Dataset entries
——————

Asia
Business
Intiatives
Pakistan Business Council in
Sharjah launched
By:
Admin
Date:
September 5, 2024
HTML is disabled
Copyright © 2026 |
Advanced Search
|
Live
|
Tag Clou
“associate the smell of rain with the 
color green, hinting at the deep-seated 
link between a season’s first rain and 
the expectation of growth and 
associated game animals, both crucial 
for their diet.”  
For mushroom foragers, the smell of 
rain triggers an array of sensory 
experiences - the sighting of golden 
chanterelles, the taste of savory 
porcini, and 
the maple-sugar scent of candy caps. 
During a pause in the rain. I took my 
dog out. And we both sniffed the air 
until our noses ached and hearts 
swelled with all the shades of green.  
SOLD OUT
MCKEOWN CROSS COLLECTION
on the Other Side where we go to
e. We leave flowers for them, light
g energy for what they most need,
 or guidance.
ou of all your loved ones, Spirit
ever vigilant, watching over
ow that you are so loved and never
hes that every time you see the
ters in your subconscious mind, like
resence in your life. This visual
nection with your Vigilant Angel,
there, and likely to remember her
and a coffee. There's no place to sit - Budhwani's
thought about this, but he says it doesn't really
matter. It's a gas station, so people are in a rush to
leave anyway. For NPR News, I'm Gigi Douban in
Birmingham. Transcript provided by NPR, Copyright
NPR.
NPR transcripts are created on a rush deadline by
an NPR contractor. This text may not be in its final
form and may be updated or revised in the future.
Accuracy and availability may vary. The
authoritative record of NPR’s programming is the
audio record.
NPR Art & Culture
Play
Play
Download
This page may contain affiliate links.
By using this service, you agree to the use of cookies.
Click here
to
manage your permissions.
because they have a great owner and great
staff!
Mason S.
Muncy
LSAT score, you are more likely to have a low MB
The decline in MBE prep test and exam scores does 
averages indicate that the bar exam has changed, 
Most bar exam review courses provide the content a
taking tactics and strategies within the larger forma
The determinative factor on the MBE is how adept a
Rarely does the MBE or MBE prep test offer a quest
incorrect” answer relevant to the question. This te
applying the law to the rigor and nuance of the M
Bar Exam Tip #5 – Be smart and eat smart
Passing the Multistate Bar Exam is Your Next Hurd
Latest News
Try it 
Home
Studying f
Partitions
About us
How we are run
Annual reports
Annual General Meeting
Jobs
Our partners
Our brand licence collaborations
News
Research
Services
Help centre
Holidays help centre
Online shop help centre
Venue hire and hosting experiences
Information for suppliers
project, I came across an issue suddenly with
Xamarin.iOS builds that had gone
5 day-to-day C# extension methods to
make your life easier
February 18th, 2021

——————

Number of lines with the string "that" in the data above: report this figure and nothing more.

* _REPLY_:
4